-- Arbeitsauftrag 1 --
Beantworte anhand des Textes über das Konzert im Rex die folgenden Fragen:
(a) Wie viele Menschen starben bei dem Absturz, der den Song „Coming With Me“ inspiriert hat?
(b) Aus welchem Album und aus welchem Jahr stammt „Headlights“?
(c) Worüber singt Justin Sullivan in „Passing Through“?
-- Arbeitsauftrag 2 --
Erweitere den Text über das Konzert im Rex um eine Fortsetzung, die an seinen letzten Satz anschließt.

-- Lesetext --
+-------+

Einer der düsteren Höhepunkte im Rex ist der Song „Coming With Me“, der vom geplanten Absturz einer Germanwings-Maschine in den französischen Alpen aus dem Jahr 2015 inspiriert ist, bei dem 150 Menschen gestorben sind. Der österreichische Kopilot, der den Sinkflug eingeleitete hatte, soll depressiv gewesen sein.
„We’re going on a journey, and they’re coming with me, all of them”, heißt es darin in gespenstischer Klarheit in einer romantisierten Todessehnsucht. Ein beklemmendes Stück, dass Sullivans Gespür für lyrische Dramatik spiegelt.
Mit Titeln wie „28th May“ und „No Greater Love” aus dem NMA-Army-Album „No Rest For The Wicked” (1984) und „Headlights” aus „Strange Brotherhood” (1998) ging es im Rex langsam Richtung Finale. In „Passing Through“ aus dem Jahr 2019 singt Justin Sullivan über die Flüchtigkeit des Seins und die Bedeutungslosigkeit des Einzelnen.

+-------+

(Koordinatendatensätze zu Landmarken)
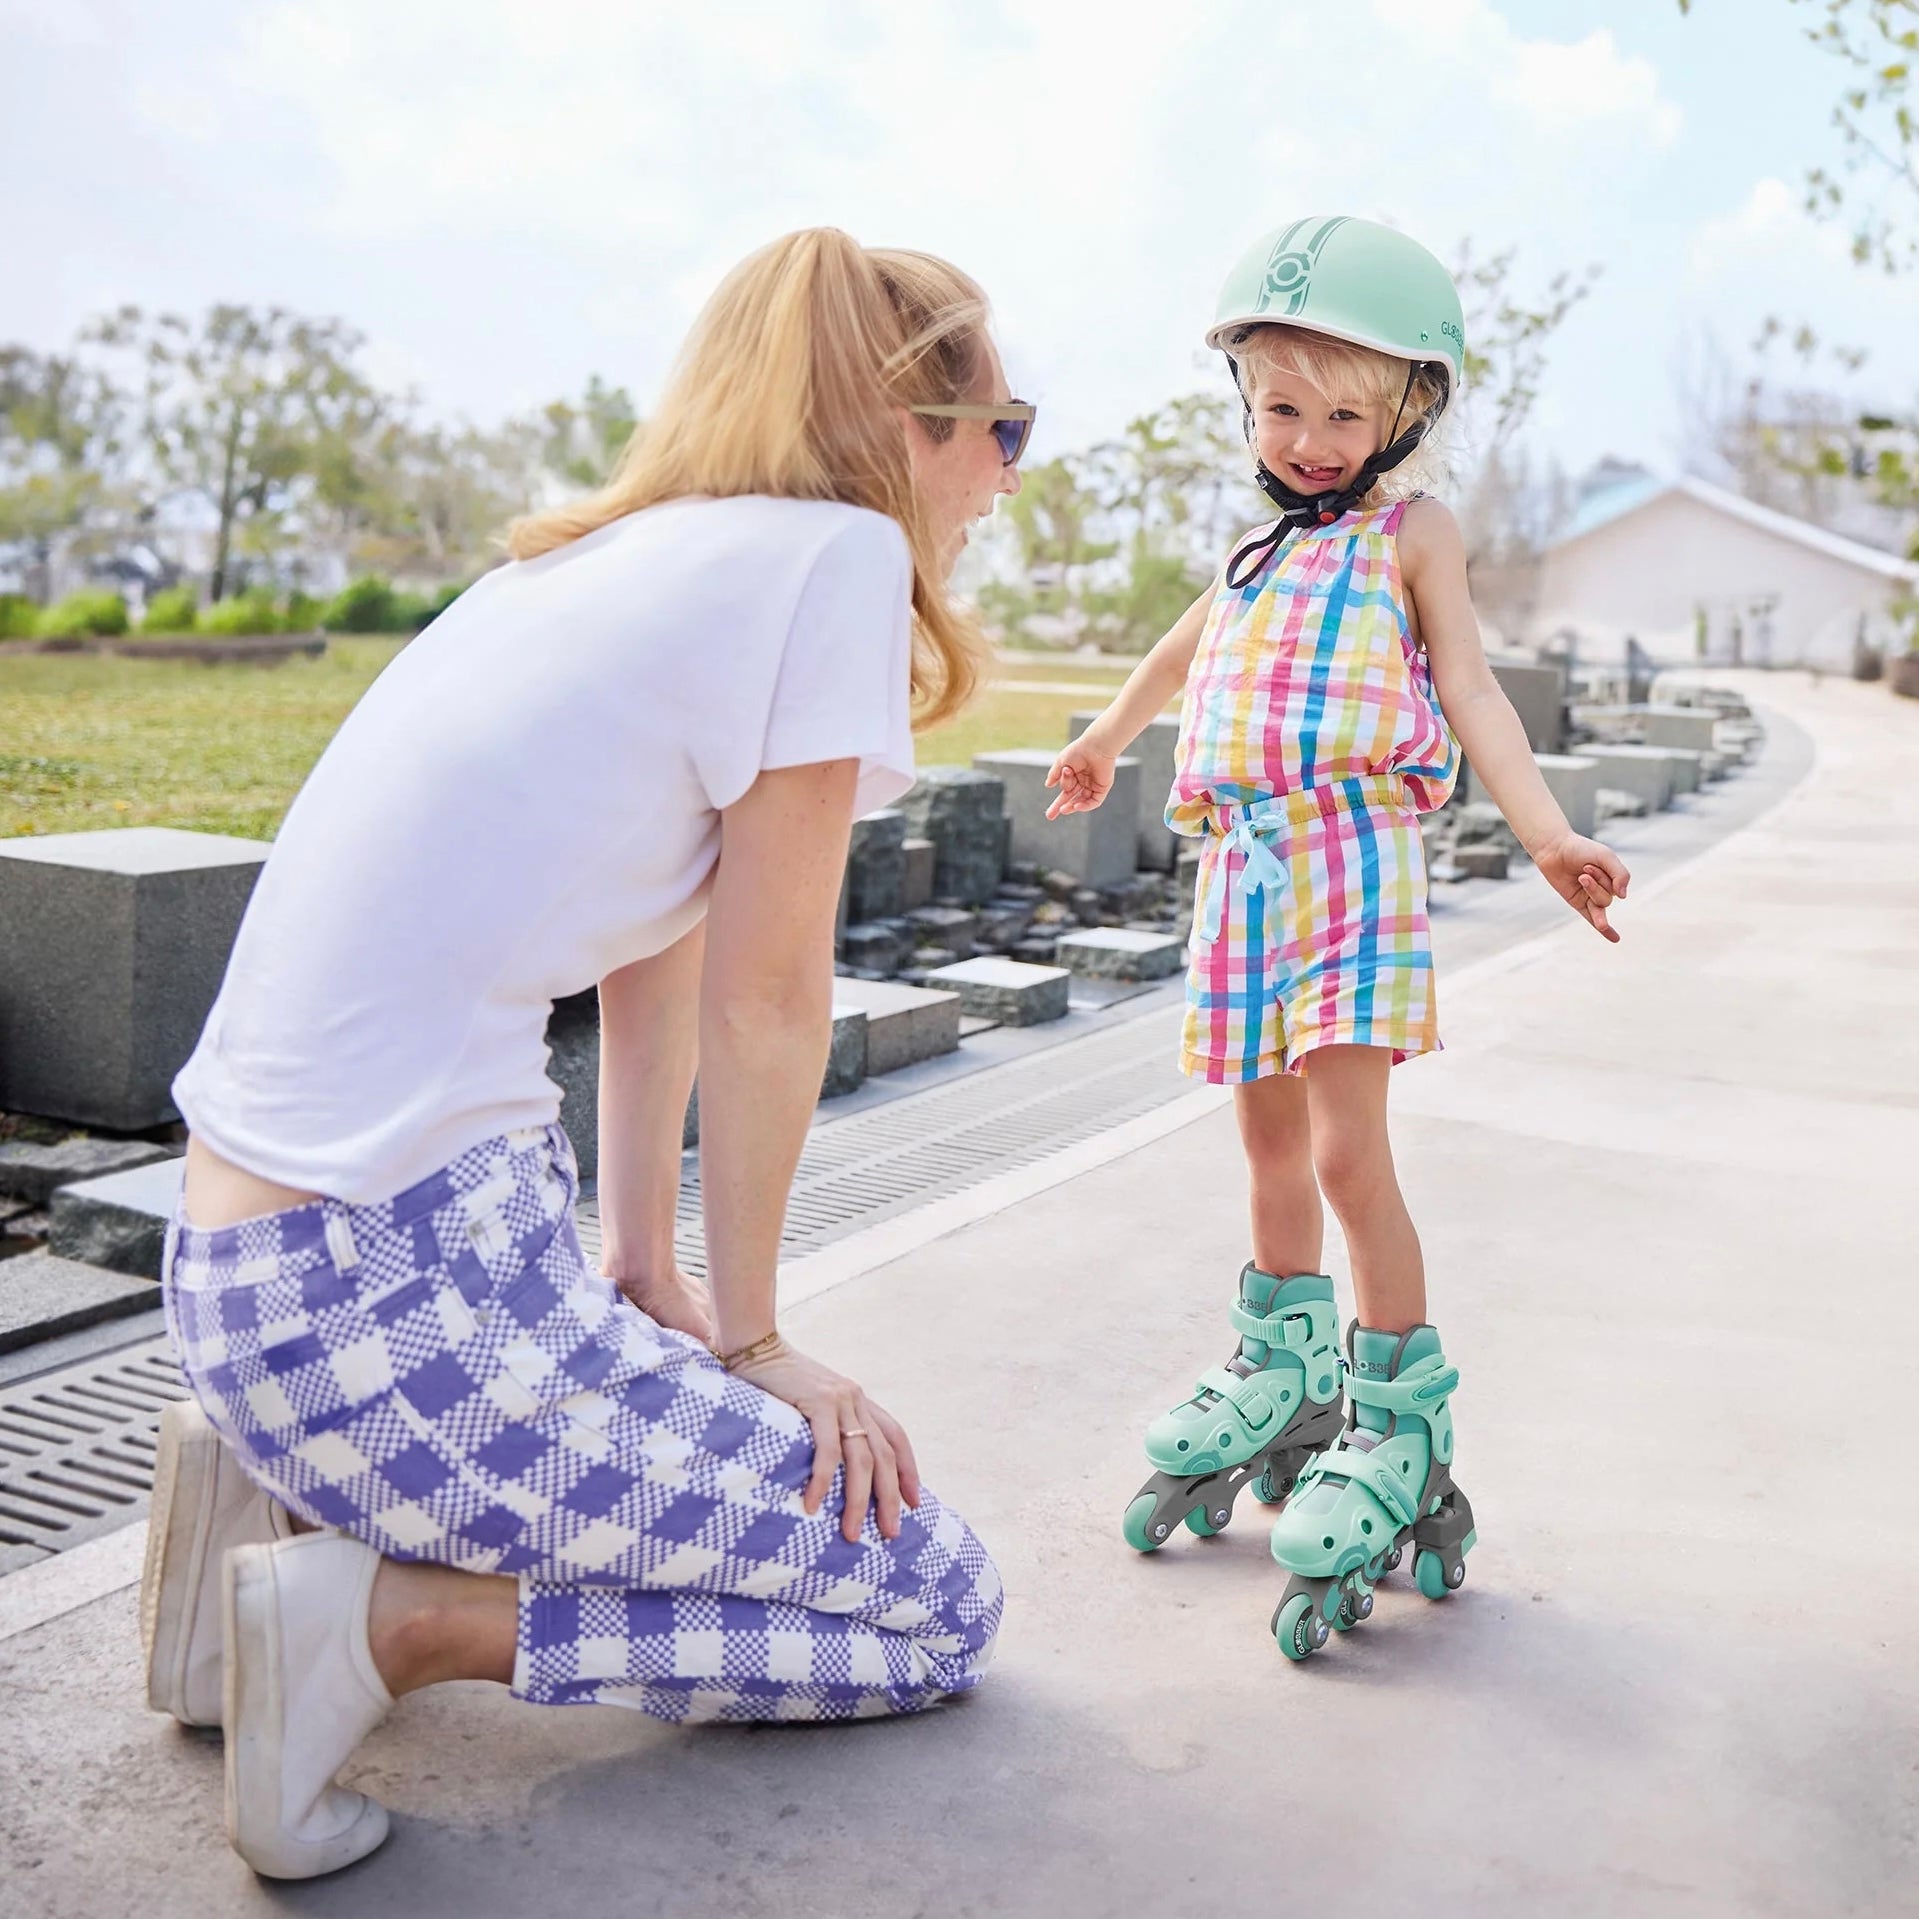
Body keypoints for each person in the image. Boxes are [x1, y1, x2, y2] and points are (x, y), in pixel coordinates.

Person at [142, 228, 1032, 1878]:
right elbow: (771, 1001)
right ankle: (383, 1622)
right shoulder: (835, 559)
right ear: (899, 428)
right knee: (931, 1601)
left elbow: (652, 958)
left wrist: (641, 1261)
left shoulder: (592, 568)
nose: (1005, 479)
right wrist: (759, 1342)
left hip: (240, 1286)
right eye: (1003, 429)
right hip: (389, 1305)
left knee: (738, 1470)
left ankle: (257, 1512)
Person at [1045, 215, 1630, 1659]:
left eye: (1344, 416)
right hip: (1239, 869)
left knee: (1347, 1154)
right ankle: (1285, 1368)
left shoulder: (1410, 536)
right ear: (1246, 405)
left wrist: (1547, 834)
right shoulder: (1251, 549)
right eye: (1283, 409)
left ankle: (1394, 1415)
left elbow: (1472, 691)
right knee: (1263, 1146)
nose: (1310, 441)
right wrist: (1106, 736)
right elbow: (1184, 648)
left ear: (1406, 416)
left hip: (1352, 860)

+-------+

-- Ergebnis 1 --
(a) Bei dem Absturz starben 150 Menschen.
(b) „Headlights“ stammt aus dem Album „Strange Brotherhood“ von 1998.
(c) Er singt über die Flüchtigkeit des Seins und die Bedeutungslosigkeit des Einzelnen.

-- Ergebnis 2 --
Eine gewisse Demut und Achtung vor den Gesetzen der Natur ist in vielen Songs erkennbar. Niemand dürfe sich allzu wichtig nehmen, so der Brite, der diesen Anspruch auf das eigene Oevre bezieht. Hits wie „51st State“ werden im Rex gar nicht erst gespielt. Auch nicht als Zugabe. Songs, die größer als die Band zu werden drohen, hatten es bei New Model Army niemals leicht.
Am 18. November gastiert die Band in der Centralstation in Darmstadt.